第270夜:「是伸頒布会」第5回裏話
柿澤是伸さんから「是伸頒布会」の第5回、6回の作品が送られてきた。今回の頒布に関しては、一昨年(平成28年)の3月に是伸さんが「宮城の観光と物産展」出展で千葉そごうに来られた折に話をしたものであった。しかし同年6月に是隆さんが急逝され、頒布品の製作も遅れることになった。昨年7月に是伸さんから試作品が出来たとの連絡があり、それから電話とメールでのやり取りで修正箇所などを連絡し、今年3月の千葉そごうで作品を確認した。ここで最終的な細かい点の確認を行い、今回の頒布となった次第である。口絵写真は、第5回頒布の4寸たちこの表情である。
本「是伸頒布会」は、柿澤是伸さんに高橋盛を中心とした「高勘」の古作こけしの写しを作って貰い、それを頒布するのが目的である。その第1、2回では大正期の作を、第3,4回では昭和初期の作を復元して頂いた。今回(第5,6回)は盛の作品の中でも特異な橘頒布期(昭和7年)のこけしを対象にした。第5回の「原」は橘頒布のたちこ4寸である。
こちらの右端が「原」こけしである。左3本は試作品で、右から2番目は頒布品である。「原」は胴の反りの少ない細身の形態で、作り付の頭はこの時期の特徴であるやや横広である。試作品の段階では、胴の太さ具合、頭の形にはそれぞれ違いが見られる。これらを微調整しながら最終的に出来上がったのが、右から2番目の頒布品である。描彩では面描に特に注意してもらった。「原」のたちこでは、眉・目が下方にあるため額(オデコ)が広く、眉・目・鼻・口が中央に寄った強い表情である。是伸さんが普段作るたちこの表情は可憐で愛らしいものであるため、かなり意識的に描いて貰った。眉をもう少し下げて目と近づけるとオデコの感じがよく出たと思われるが、是伸さんも分かっていてもなかなかそこまでは出来なかったようだ。
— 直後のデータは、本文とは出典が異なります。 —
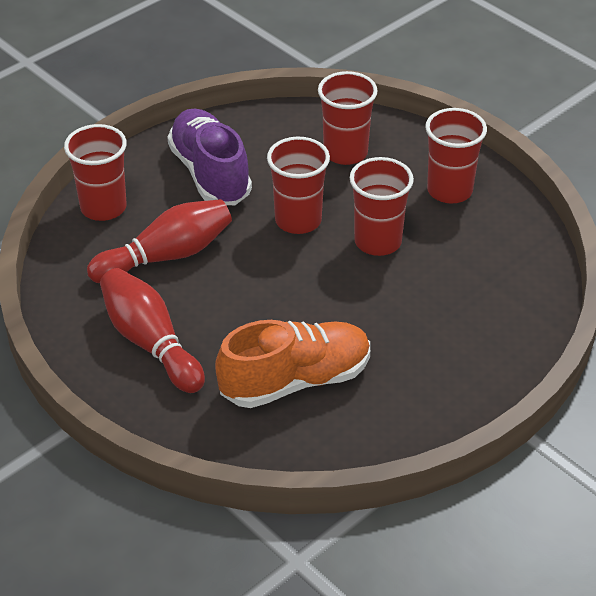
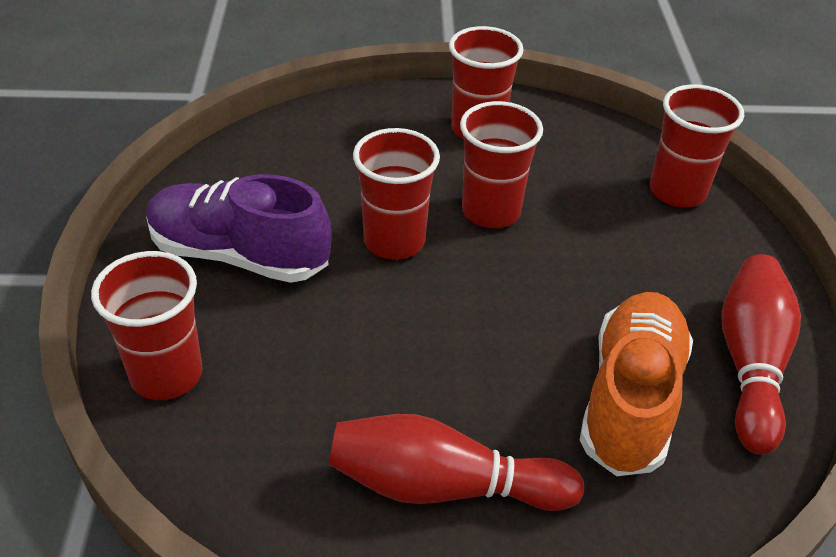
camera: 50 degrees left, 0 degrees up
(166, 256) = (318, 374): red bowling pin -> red bowling pin (750, 363)
(345, 153) = (342, 152): red cup -> red cup (677, 192)

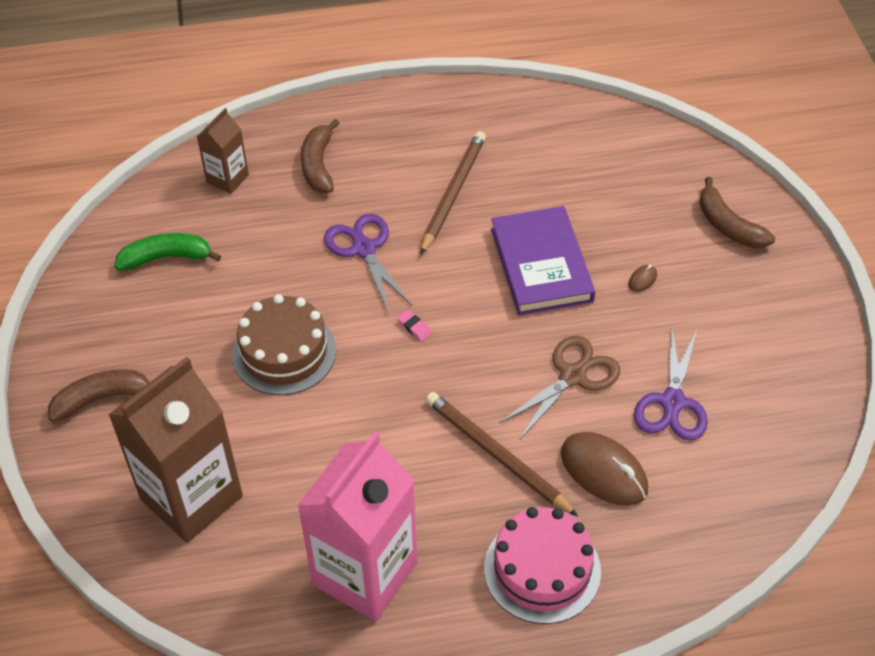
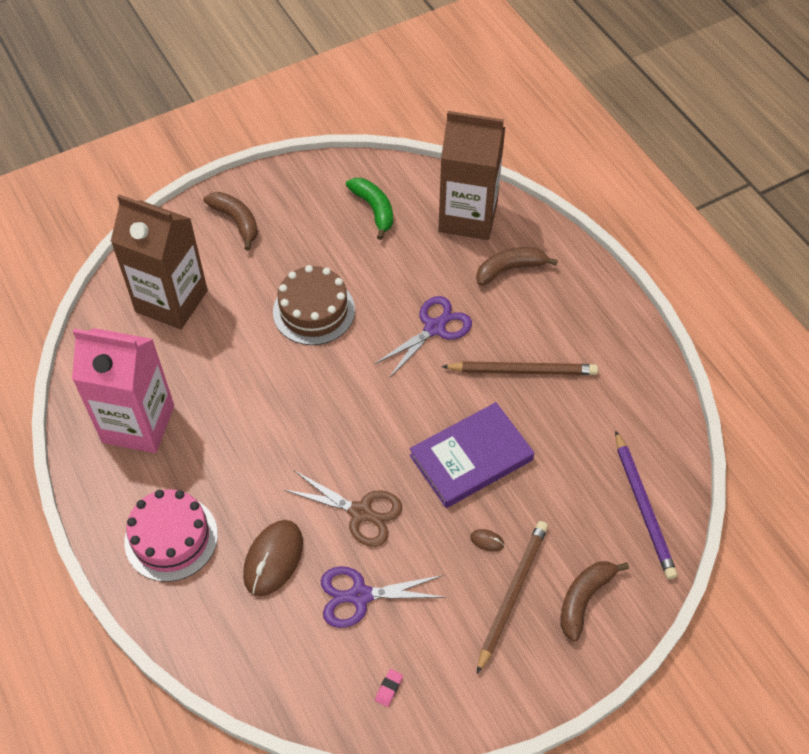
camera: 70 degrees right, 5 degrees up
(227, 179) = (468, 217): brown carton -> brown carton, size x2.00
(414, 327) = (369, 386): pink eraser -> pink eraser (389, 688)
(496, 455) = (265, 478): brown pencil -> brown pencil (512, 594)
(645, 153) = (643, 507): none -> purple pencil

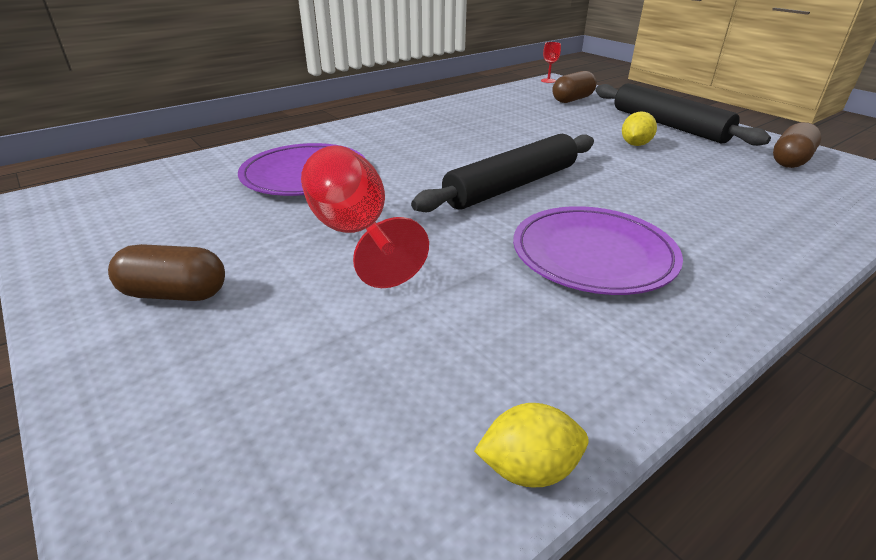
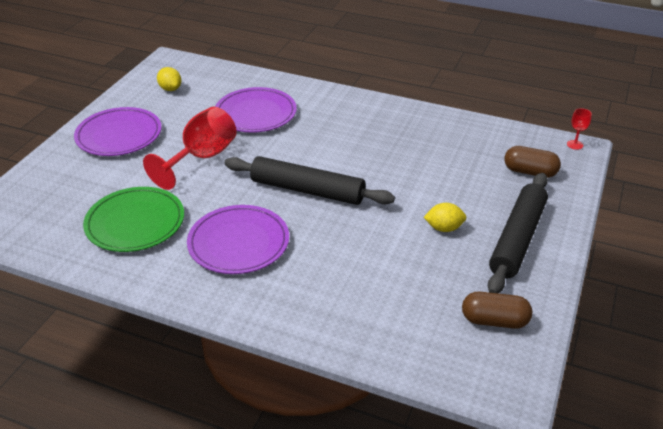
camera: 60 degrees right, 5 degrees up
(175, 294) = (119, 135): brown capsule -> purple plate
(469, 338) = (135, 223): none -> green plate
(528, 468) = (67, 259): yellow lemon -> yellow lemon (170, 89)

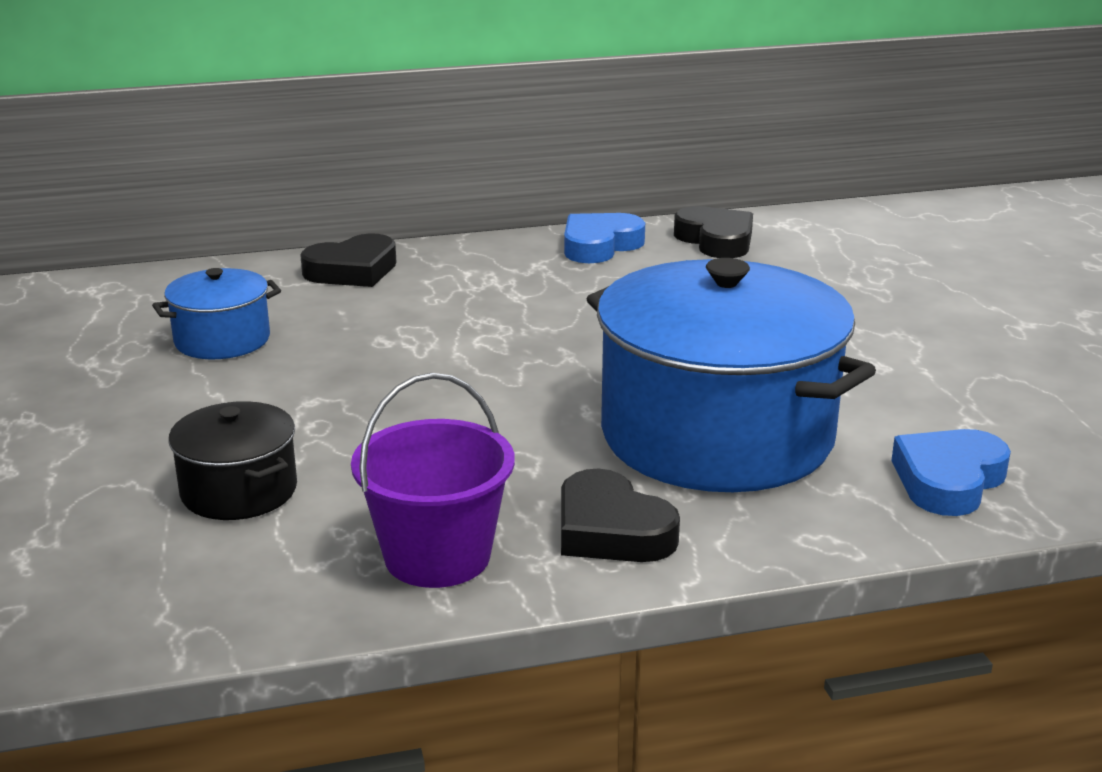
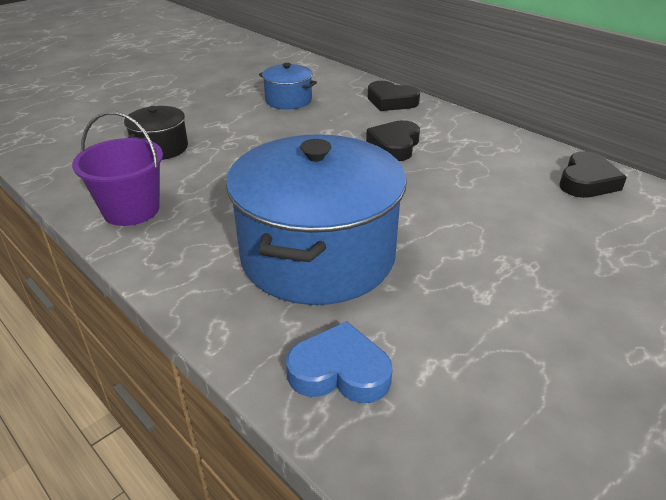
camera: 60 degrees right, 10 degrees up
(599, 245) = (517, 149): blue heart -> none
(611, 530) = (184, 250): black heart -> black heart (394, 145)

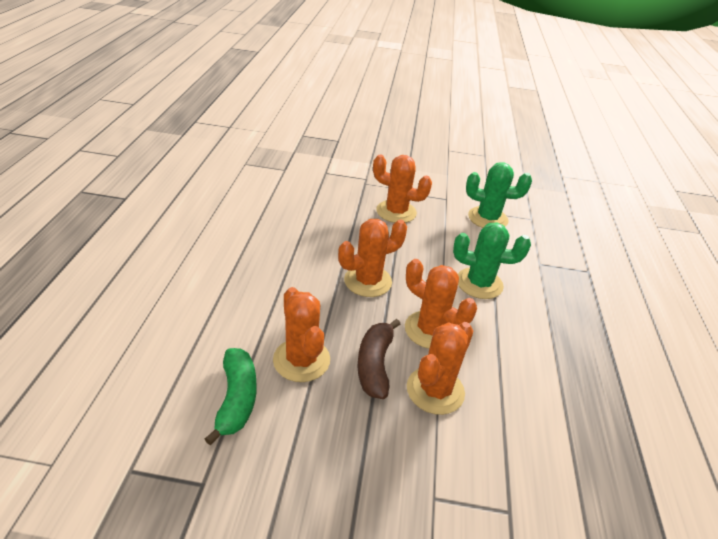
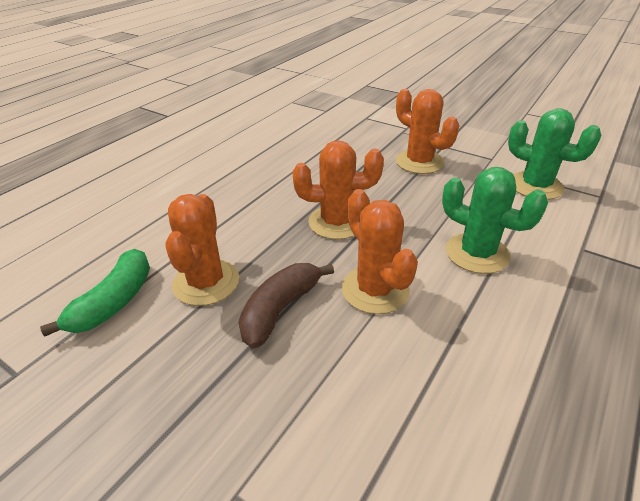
camera: 30 degrees right, 0 degrees up
(435, 390) = (332, 360): orange cactus -> none

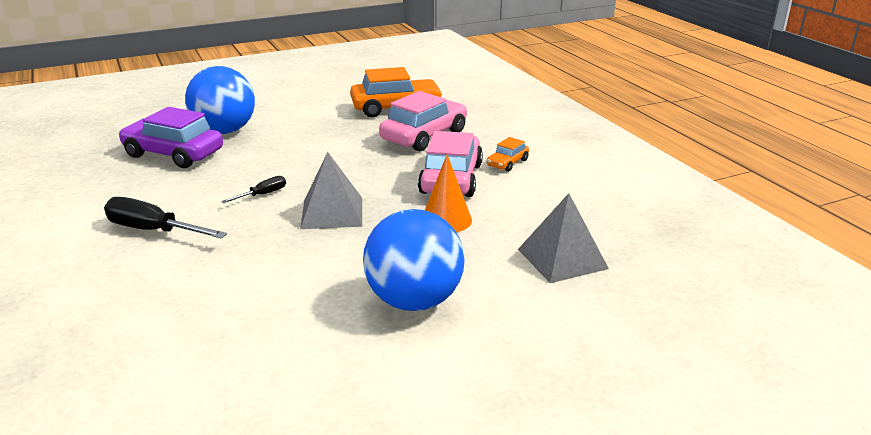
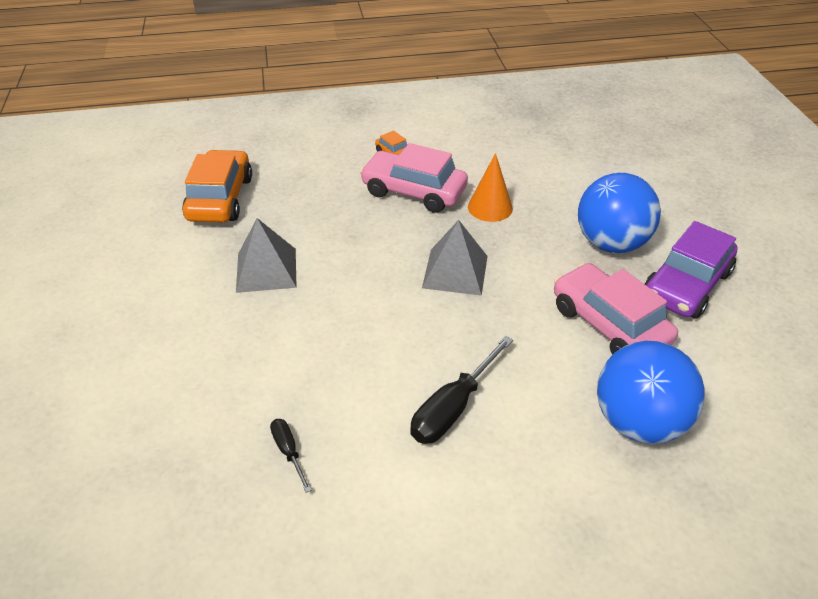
camera: 75 degrees left, 15 degrees up
(173, 154) = (247, 395): purple car -> purple car (686, 285)
(225, 131) = (199, 344): blue ball -> blue ball (638, 422)
(263, 194) = (398, 317): black screwdriver -> black screwdriver (288, 451)
(424, 136) = (309, 191): pink car -> pink car (609, 324)
(562, 258) = (563, 165): grey pyramid -> grey pyramid (266, 270)

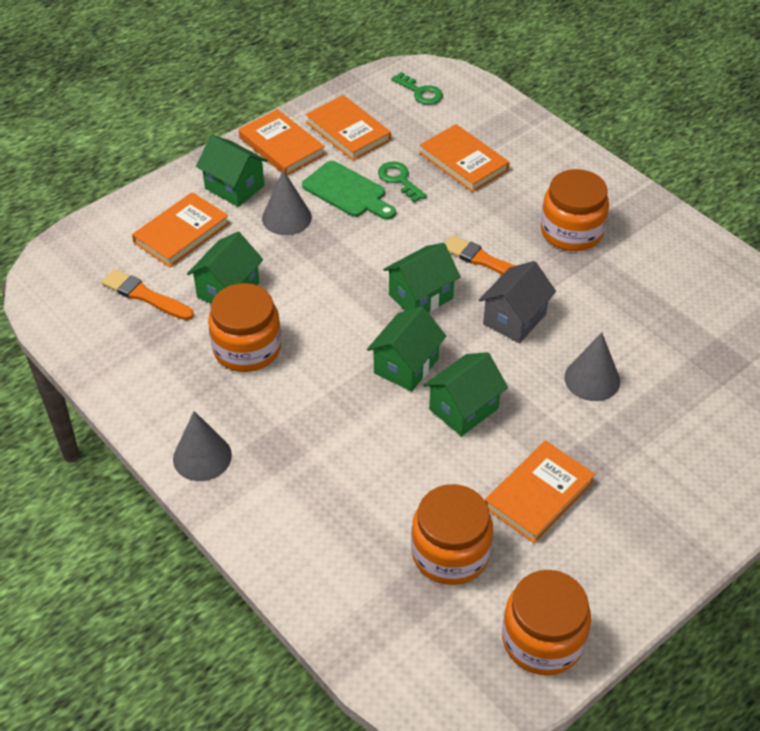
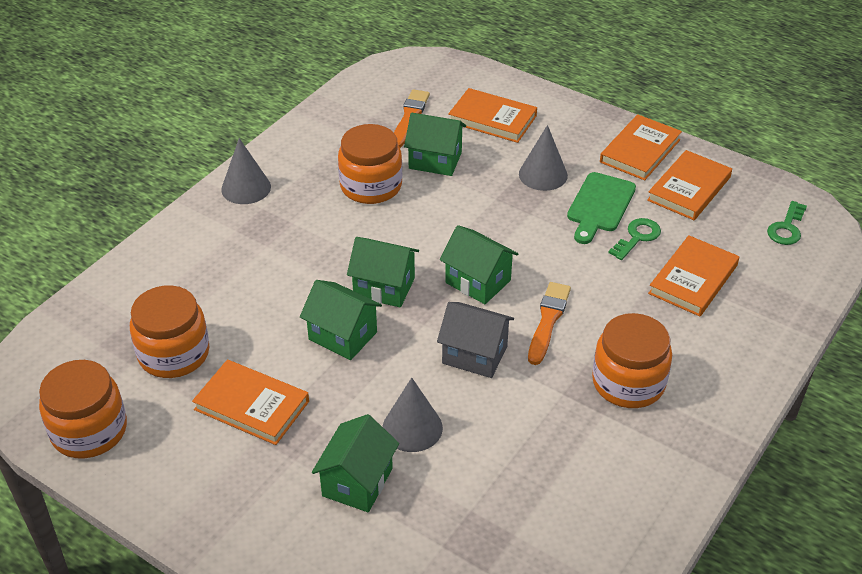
camera: 75 degrees right, 5 degrees down
(234, 187) = (566, 135): green house -> green house (357, 482)

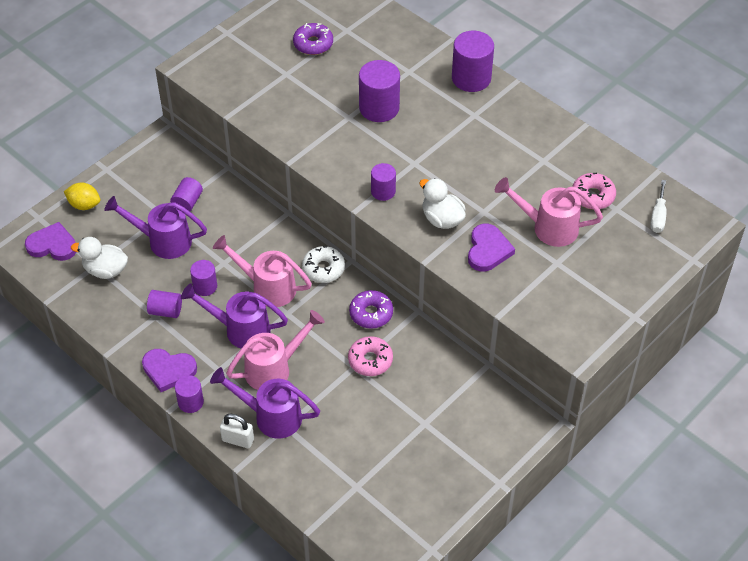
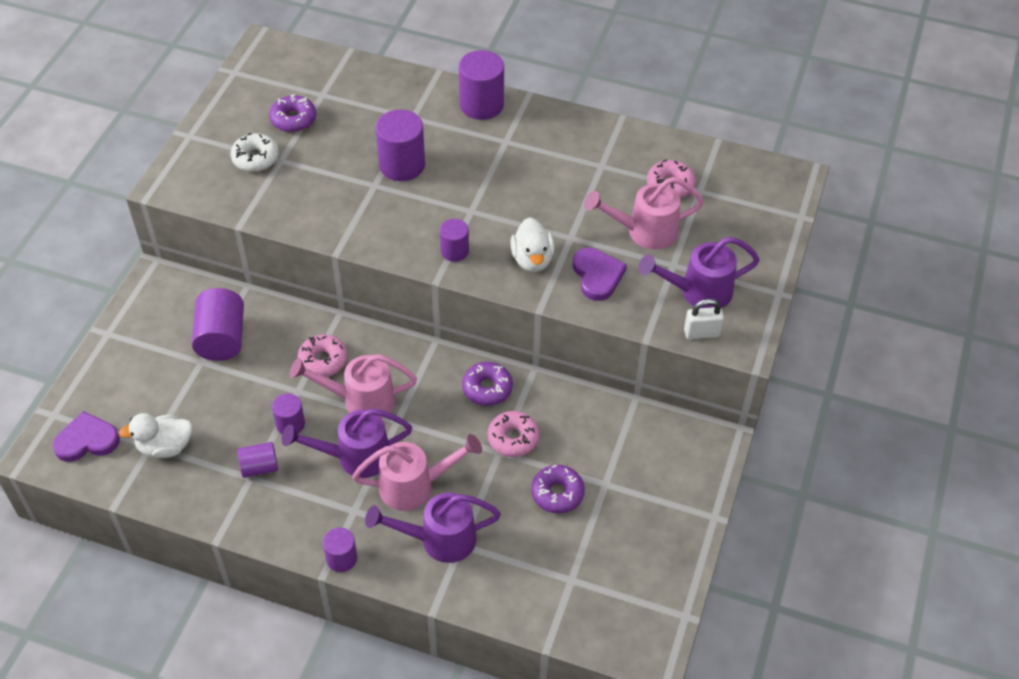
camera: 25 degrees left, 0 degrees up
(84, 205) = (102, 382): yellow lemon -> none
(163, 241) = (216, 391): purple watering can -> purple watering can (698, 292)
(168, 370) = (298, 532): purple heart -> none
(187, 202) = (222, 338): purple cylinder -> purple cylinder, size x1.71
(238, 440) = (416, 580): white padlock -> white padlock (701, 333)
(255, 246) = (323, 361): none -> pink donut
(274, 369) = (415, 486): pink watering can -> pink watering can turned 45 degrees clockwise
(323, 269) = (411, 359): white donut -> white donut (255, 158)
(382, 416) = (557, 493): none -> purple donut
(442, 219) = (532, 259): white duck -> white duck turned 120 degrees counterclockwise
(658, 216) = (744, 184): white screwdriver -> none

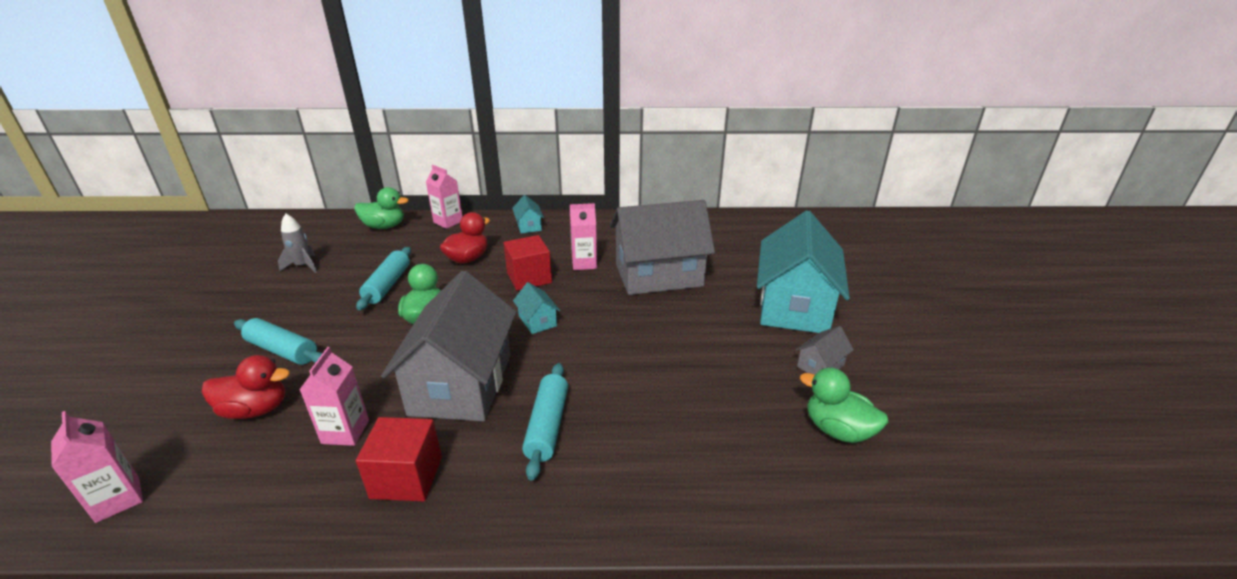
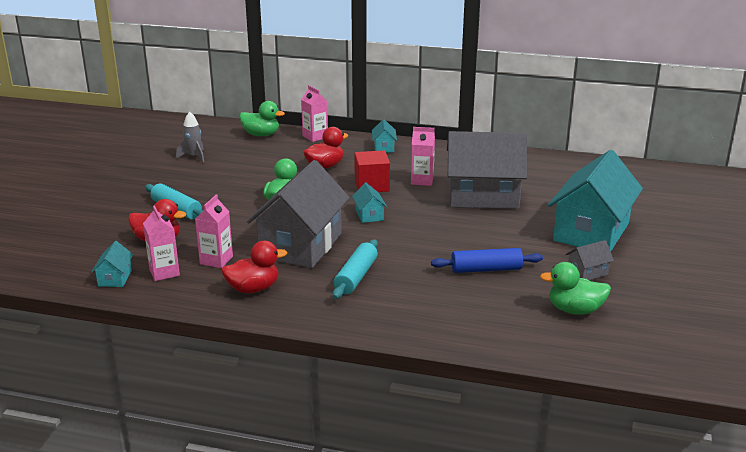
camera: 15 degrees right, 5 degrees down
(118, 499) = (76, 273): pink carton -> pink carton (164, 272)
(184, 499) = (115, 278): none -> turquoise house
(388, 285) = (258, 177): turquoise rolling pin -> none
(406, 477) = (253, 288): red cube -> red duck
(705, 382) = (486, 269): none -> blue rolling pin
(837, 430) = (574, 310): green duck -> green duck turned 45 degrees counterclockwise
この「原」の復元は平成23年に是隆さんにも作って貰っており、それは千夜一夜(1)第584夜で紹介している。この時は特に修正は加えて貰わなかったので、木地形態・描彩ともそれほど「原」に忠実という訳ではない。ただ、胴の楓の向かって右の2葉が一筆描きのようになっている点は忠実に復元されている。今回の是伸さんの写しではその点を指摘し忘れてしまい、左2葉と同様の描き方になっている。